# Selected text
↓↓↓
Alright, I solved it.

The problem is that emacs' shell-command doesn't use the same environment,
so it wasn't picking up the value of those three vars:

✗ export | grep UTF
    LANG=en_US.UTF-8
    LC_ALL=en_US.UTF-8
    LC_CTYPE=en_US.UTF-8

So, I did this:

(defun test ()
  (setenv "LANG" "en_US.UTF-8")
  (setenv "LC_ALL" "en_US.UTF-8")
  (setenv "LC_CTYPE" "en_US.UTF-8")
        (shell-command  "/Users/myself/.rvm/bin/rvm ruby-1.9.3-p194 do
/usr/bin/rubyscript")
        )

And now it works fine.

Cheers,

- Marcelo.
↑↑↑
Saved entries
↓↓↓
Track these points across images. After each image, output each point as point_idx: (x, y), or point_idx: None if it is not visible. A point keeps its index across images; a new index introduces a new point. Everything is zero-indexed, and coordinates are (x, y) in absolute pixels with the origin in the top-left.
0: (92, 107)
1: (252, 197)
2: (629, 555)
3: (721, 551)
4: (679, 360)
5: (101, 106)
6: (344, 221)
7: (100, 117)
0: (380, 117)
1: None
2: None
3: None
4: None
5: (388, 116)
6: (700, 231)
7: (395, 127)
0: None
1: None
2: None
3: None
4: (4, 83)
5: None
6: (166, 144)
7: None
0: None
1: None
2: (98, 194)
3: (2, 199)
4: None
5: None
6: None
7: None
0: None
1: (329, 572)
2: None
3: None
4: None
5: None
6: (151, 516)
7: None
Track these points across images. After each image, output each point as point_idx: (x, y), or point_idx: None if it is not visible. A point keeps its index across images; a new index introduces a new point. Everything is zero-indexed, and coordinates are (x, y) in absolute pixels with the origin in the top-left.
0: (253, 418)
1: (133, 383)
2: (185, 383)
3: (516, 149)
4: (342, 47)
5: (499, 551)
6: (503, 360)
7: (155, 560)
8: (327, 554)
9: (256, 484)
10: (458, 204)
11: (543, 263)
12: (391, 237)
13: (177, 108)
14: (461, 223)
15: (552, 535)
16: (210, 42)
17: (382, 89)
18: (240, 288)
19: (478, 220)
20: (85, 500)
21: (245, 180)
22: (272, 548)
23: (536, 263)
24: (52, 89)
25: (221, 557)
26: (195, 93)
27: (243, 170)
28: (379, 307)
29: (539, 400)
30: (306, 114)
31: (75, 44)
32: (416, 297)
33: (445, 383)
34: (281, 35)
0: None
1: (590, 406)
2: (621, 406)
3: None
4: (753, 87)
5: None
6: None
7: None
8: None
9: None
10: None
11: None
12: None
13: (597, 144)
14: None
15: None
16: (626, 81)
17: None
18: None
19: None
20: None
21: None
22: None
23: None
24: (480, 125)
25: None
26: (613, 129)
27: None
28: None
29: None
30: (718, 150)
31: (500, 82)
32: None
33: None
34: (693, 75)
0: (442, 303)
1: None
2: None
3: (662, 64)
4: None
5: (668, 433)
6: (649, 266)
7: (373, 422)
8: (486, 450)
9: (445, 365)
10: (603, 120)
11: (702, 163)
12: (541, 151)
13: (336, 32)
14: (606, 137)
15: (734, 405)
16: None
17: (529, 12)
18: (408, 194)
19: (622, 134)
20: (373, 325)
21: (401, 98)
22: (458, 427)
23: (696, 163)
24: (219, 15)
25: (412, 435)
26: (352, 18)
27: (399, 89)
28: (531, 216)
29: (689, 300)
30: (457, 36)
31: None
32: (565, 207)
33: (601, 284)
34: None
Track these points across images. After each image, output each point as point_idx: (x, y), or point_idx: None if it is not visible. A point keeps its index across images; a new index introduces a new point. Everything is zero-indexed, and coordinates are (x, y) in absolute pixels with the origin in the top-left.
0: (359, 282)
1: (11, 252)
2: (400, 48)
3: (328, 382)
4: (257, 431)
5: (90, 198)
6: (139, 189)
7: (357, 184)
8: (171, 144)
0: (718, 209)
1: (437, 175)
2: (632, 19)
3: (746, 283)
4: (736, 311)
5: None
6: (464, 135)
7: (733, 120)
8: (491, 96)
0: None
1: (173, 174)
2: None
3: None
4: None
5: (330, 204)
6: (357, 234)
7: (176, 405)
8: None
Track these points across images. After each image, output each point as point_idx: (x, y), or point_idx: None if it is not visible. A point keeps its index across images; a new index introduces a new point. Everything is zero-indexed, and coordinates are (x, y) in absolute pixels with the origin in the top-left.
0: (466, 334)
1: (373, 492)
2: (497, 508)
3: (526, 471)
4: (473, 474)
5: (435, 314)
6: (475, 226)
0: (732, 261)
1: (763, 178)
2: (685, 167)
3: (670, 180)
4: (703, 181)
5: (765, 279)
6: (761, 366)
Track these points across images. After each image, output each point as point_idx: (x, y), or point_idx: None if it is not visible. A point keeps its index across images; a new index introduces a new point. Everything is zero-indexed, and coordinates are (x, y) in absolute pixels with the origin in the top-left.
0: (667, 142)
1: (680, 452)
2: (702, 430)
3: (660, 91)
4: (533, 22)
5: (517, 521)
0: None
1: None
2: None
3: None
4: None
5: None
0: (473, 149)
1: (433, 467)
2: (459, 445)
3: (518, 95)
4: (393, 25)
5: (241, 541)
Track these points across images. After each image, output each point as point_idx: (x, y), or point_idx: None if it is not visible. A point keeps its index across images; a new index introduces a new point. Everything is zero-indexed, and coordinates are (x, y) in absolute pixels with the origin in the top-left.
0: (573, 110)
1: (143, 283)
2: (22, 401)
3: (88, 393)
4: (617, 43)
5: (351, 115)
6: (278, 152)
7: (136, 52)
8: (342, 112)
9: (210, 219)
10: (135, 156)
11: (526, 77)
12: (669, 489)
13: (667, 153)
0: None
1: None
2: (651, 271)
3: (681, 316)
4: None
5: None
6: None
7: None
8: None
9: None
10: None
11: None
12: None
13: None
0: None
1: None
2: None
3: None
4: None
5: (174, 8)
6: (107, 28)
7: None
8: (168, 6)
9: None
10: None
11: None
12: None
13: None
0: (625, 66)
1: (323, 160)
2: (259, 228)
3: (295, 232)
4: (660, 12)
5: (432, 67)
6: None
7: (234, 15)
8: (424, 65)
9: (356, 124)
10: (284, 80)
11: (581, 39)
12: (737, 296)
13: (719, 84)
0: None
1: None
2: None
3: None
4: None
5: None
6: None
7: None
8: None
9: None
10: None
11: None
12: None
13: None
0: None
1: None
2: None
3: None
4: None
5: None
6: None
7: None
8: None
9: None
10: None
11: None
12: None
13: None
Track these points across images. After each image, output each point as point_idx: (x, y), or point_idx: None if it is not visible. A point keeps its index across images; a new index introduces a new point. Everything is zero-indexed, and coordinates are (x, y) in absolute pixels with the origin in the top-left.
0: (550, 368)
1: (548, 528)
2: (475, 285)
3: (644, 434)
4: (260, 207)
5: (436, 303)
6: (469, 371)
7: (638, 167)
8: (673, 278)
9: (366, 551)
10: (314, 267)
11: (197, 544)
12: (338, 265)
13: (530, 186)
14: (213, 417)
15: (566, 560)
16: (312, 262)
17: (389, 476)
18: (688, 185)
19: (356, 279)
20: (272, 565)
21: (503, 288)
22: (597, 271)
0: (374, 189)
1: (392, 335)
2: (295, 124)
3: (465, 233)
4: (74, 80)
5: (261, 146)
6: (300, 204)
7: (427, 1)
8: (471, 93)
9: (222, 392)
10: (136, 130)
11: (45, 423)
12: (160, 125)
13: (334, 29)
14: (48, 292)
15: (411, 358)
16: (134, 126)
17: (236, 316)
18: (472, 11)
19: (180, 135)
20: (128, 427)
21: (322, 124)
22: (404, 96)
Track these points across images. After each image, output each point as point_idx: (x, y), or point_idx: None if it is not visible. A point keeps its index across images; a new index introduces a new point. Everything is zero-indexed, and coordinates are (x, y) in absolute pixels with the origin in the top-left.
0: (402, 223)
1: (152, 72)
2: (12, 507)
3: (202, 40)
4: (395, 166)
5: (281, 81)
↑↑↑
# Written exercise A
In the message about Emacs's shell-command, why wasn't the command picking up the three locale variables?
# Written exercise B
Copy the part of the Emacs shell-command message between "(defun test ()" and "it works fine.", inclusive.
# Written exercise C
Write what comes next in the message about fixing the environment for Emacs's shell-command, picking up after its final line.

# Task answer A
Emacs's shell-command doesn't use the same environment.

# Task answer B
(defun test ()
  (setenv "LANG" "en_US.UTF-8")
  (setenv "LC_ALL" "en_US.UTF-8")
  (setenv "LC_CTYPE" "en_US.UTF-8")
        (shell-command  "/Users/myself/.rvm/bin/rvm ruby-1.9.3-p194 do
/usr/bin/rubyscript")
        )

And now it works fine.

# Task answer C
On Fri, Aug 31, 2012 at 2:51 PM, Nick Dokos <nicholas.do...@hp.com> wrote:

> Marcelo de Moraes Serpa <celose...@gmail.com> wrote:
>
> > Hey list,
> >
> > I've tried posting on help-gnu-emacs mailing list first, but not luck so
> far, so I thought I'd try here, as I know there are many savvy emacs users
> around.
> >
> > I have a small Ruby CLI program that I want to call from emacs. This
> script simply opens an emacs orgmode file from a specific location in my
> hard drive, and does some text processing. When I call it from the terminal
> directly, it works fine. When I call it from emacs, the
> > script fails with an encoding error.
> >
> > I'm using this elisp to call it from emacs after a buffer is saved:
> >
> >     (defun test ()
> >       (let ((universal-coding-system-argument 'utf-8-unix))
> >             (shell-command  "/Users/myself/.rvm/bin/rvm ruby-1.9.3-p194
> do /usr/bin/myrubyscript")
> >         ))
> >     (add-hook 'after-save-hook 'test)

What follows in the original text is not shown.